Is it realistic to state as part of the bid 'our chapter will be running properly' by 2010 or not?
At this stage, no. As far as I can tell, no progress is actually being made at the moment, so it's impossible to put an estimate on when things will be up and running. Hopefully we'll at least have a timeline by the time the bid has to be in, but that's just a hope.
I'd say London too due to good airports etc.
My vote is for London as well. Most people going to anywhere else will have to go through London anyway.
Is it realistic to state as part of the bid 'our chapter will be running properly' by 2010 or not?
Running properly? Speaks volumes.
Gordo
2008/7/7 Paul Williams paul@skenmy.com:
We also need to decide fast and early where we are going to bid to host, as trying to maintain 2 or 3 bids is highly detrimental to the quality of them. We want one, hard working team working on a single bid.
My personal vote is in for London.
Yes, the page was originally for a Manchester bid (closer to me), but London is what we should go for. We should stick with one, and work on it together. London is the most suitable, as has been said, flights tend to go to London airports more than others.
OK well I'm not going to fight too much for Oxford if I'm the only one who thinks London isn't that great an idea, but before I shut up I'll just make a few points:
. Wikimania has been in cities other than the capital or largest one more often than not (Frankfurt not Berlin, Cambridge not DC or NY, Alexandria not Cairo).
. We have tried London before. Many times. Even with very active bid leaders (Alison, Gary) we had no luck.

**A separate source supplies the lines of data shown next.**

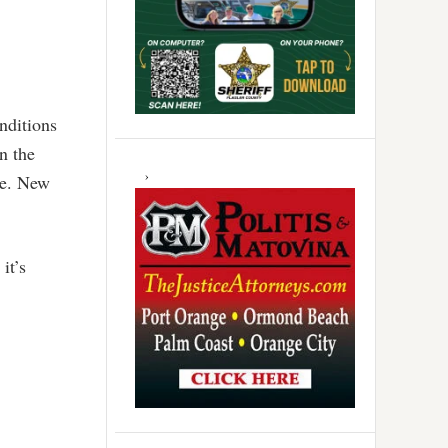
onditions
n the
ge. New
it’s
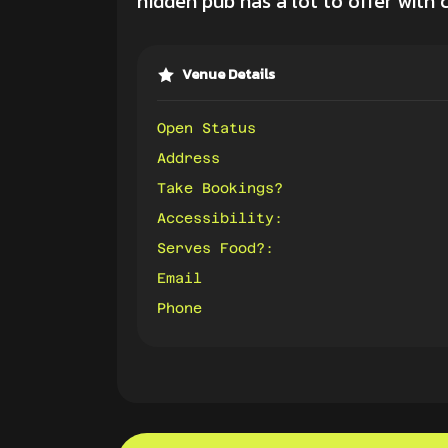
hidden pub has a lot to offer with 
Venue Details
Open Status
Address
Take Bookings?
Accessibility:
Serves Food?:
Email
Phone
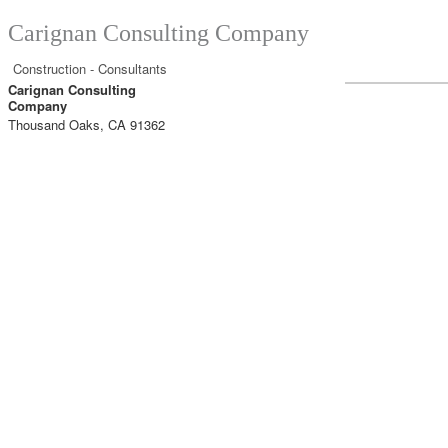
Carignan Consulting Company
Construction - Consultants
Carignan Consulting
Company
Thousand Oaks
,
CA
91362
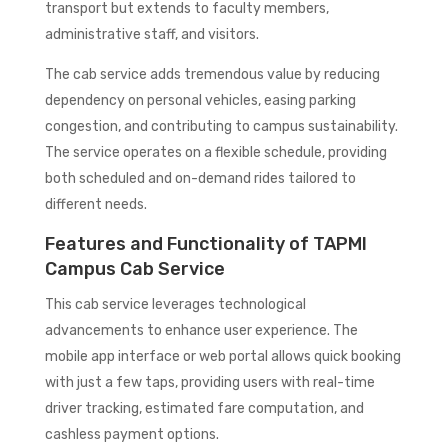
transport but extends to faculty members,
administrative staff, and visitors.
The cab service adds tremendous value by reducing
dependency on personal vehicles, easing parking
congestion, and contributing to campus sustainability.
The service operates on a flexible schedule, providing
both scheduled and on-demand rides tailored to
different needs.
Features and Functionality of TAPMI
Campus Cab Service
This cab service leverages technological
advancements to enhance user experience. The
mobile app interface or web portal allows quick booking
with just a few taps, providing users with real-time
driver tracking, estimated fare computation, and
cashless payment options.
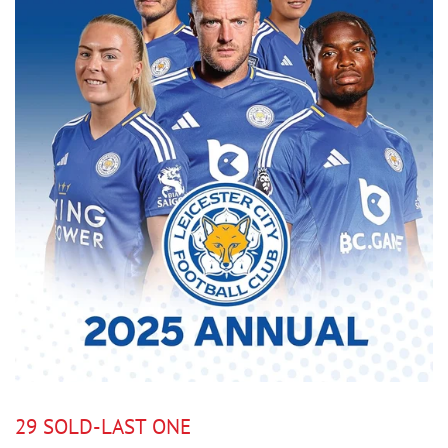
29 SOLD-LAST ONE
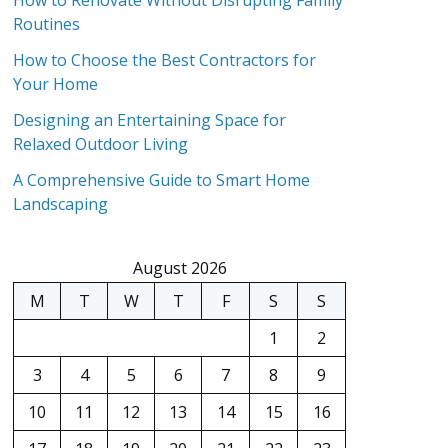
How to Renovate Without Disrupting Family
Routines
How to Choose the Best Contractors for
Your Home
Designing an Entertaining Space for
Relaxed Outdoor Living
A Comprehensive Guide to Smart Home
Landscaping
August 2026
M
T
W
T
F
S
S
1
2
3
4
5
6
7
8
9
10
11
12
13
14
15
16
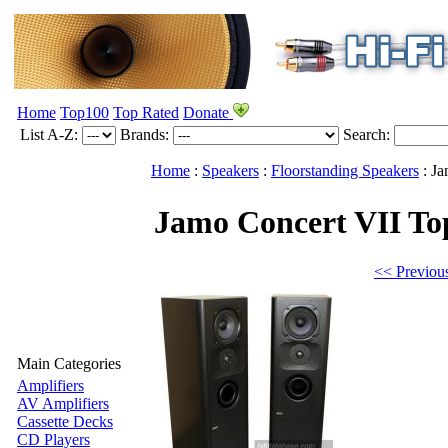
Home
Top100
Top Rated
Donate
List A-Z:
Brands:
Search:
Home
:
Speakers
:
Floorstanding Speakers
:
Ja
Jamo Concert VII
To
<< Previou
Main Categories
Amplifiers
AV Amplifiers
Cassette Decks
CD Players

. London is spread out over a massive area. This either means significant journeys from accommodation to conferences to restaurants, or doing basically everything in one of the university's campuses, making us very dependent on that university for everything and giving a rather claustrophobic feel.
. London is expensive and is globally perceived as being even more expensive than it actually is. Being firmly rooted in a university campus would ameliorate this, but it's always going to be an issue when it comes to evaluating bids.

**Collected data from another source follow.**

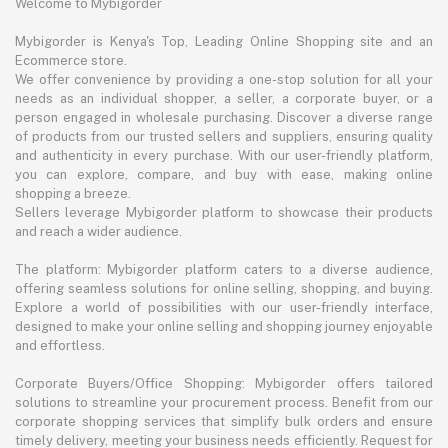
Welcome to Mybigorder
Mybigorder is Kenya's Top, Leading Online Shopping site and an
Ecommerce store.
We offer convenience by providing a one-stop solution for all your
needs as an individual shopper, a seller, a corporate buyer, or a
person engaged in wholesale purchasing. Discover a diverse range
of products from our trusted sellers and suppliers, ensuring quality
and authenticity in every purchase. With our user-friendly platform,
you can explore, compare, and buy with ease, making online
shopping a breeze.
Sellers leverage Mybigorder platform to showcase their products
and reach a wider audience.
The platform: Mybigorder platform caters to a diverse audience,
offering seamless solutions for online selling, shopping, and buying.
Explore a world of possibilities with our user-friendly interface,
designed to make your online selling and shopping journey enjoyable
and effortless.
Corporate Buyers/Office Shopping: Mybigorder offers tailored
solutions to streamline your procurement process. Benefit from our
corporate shopping services that simplify bulk orders and ensure
timely delivery, meeting your business needs efficiently. Request for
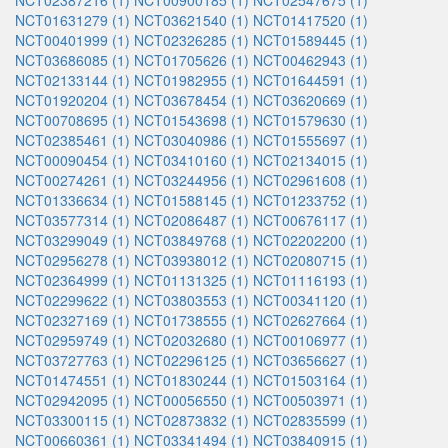
NCT02387216 (1)
NCT00900185 (1)
NCT02547675 (1)
NCT01631279 (1)
NCT03621540 (1)
NCT01417520 (1)
NCT00401999 (1)
NCT02326285 (1)
NCT01589445 (1)
NCT03686085 (1)
NCT01705626 (1)
NCT00462943 (1)
NCT02133144 (1)
NCT01982955 (1)
NCT01644591 (1)
NCT01920204 (1)
NCT03678454 (1)
NCT03620669 (1)
NCT00708695 (1)
NCT01543698 (1)
NCT01579630 (1)
NCT02385461 (1)
NCT03040986 (1)
NCT01555697 (1)
NCT00090454 (1)
NCT03410160 (1)
NCT02134015 (1)
NCT00274261 (1)
NCT03244956 (1)
NCT02961608 (1)
NCT01336634 (1)
NCT01588145 (1)
NCT01233752 (1)
NCT03577314 (1)
NCT02086487 (1)
NCT00676117 (1)
NCT03299049 (1)
NCT03849768 (1)
NCT02202200 (1)
NCT02956278 (1)
NCT03938012 (1)
NCT02080715 (1)
NCT02364999 (1)
NCT01131325 (1)
NCT01116193 (1)
NCT02299622 (1)
NCT03803553 (1)
NCT00341120 (1)
NCT02327169 (1)
NCT01738555 (1)
NCT02627664 (1)
NCT02959749 (1)
NCT02032680 (1)
NCT00106977 (1)
NCT03727763 (1)
NCT02296125 (1)
NCT03656627 (1)
NCT01474551 (1)
NCT01830244 (1)
NCT01503164 (1)
NCT02942095 (1)
NCT00056550 (1)
NCT00503971 (1)
NCT03300115 (1)
NCT02873832 (1)
NCT02835599 (1)
NCT00660361 (1)
NCT03341494 (1)
NCT03840915 (1)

. The transport advantages are illusionary. Getting into the centre of London from Heathrow does not take significantly more time than getting into the centre of Oxford (there are shuttle busses). (Oxford is of course not unique in this: Reading, Guildford, Cambridge etc. all have similar services I'd imagine).
The strongest arguments for Oxford in particular are:
. The presence of the Oxford Internet Institute. A ready source of speakers and a unique selling point (would be particularly useful in ensuring serious press coverage).
. Oxford's popularity as a tourist destination.
. Its compact city-centre.
. Fairly high tech population. 3 games companies off the top of my head, major web design companies. Regular "geek nights" meetings.
Do we have any contacts in UCL/LSE/Imperial anymore? If not then my contacts in Oxford university would be another advantage.
Tom
From: wikimediauk-l-bounces@lists.wikimedia.org [mailto:wikimediauk-l-bounces@lists.wikimedia.org] On Behalf Of Al Tally Sent: 07 July 2008 16:18 To: wikimediauk-l@lists.wikimedia.org Subject: Re: [Wikimediauk-l] Wikimania London 2010
2008/7/7 Paul Williams paul@skenmy.com:
We also need to decide fast and early where we are going to bid to host, as trying to maintain 2 or 3 bids is highly detrimental to the quality of them. We want one, hard working team working on a single bid.
My personal vote is in for London.
Yes, the page was originally for a Manchester bid (closer to me), but London is what we should go for. We should stick with one, and work on it together. London is the most suitable, as has been said, flights tend to go to London airports more than others.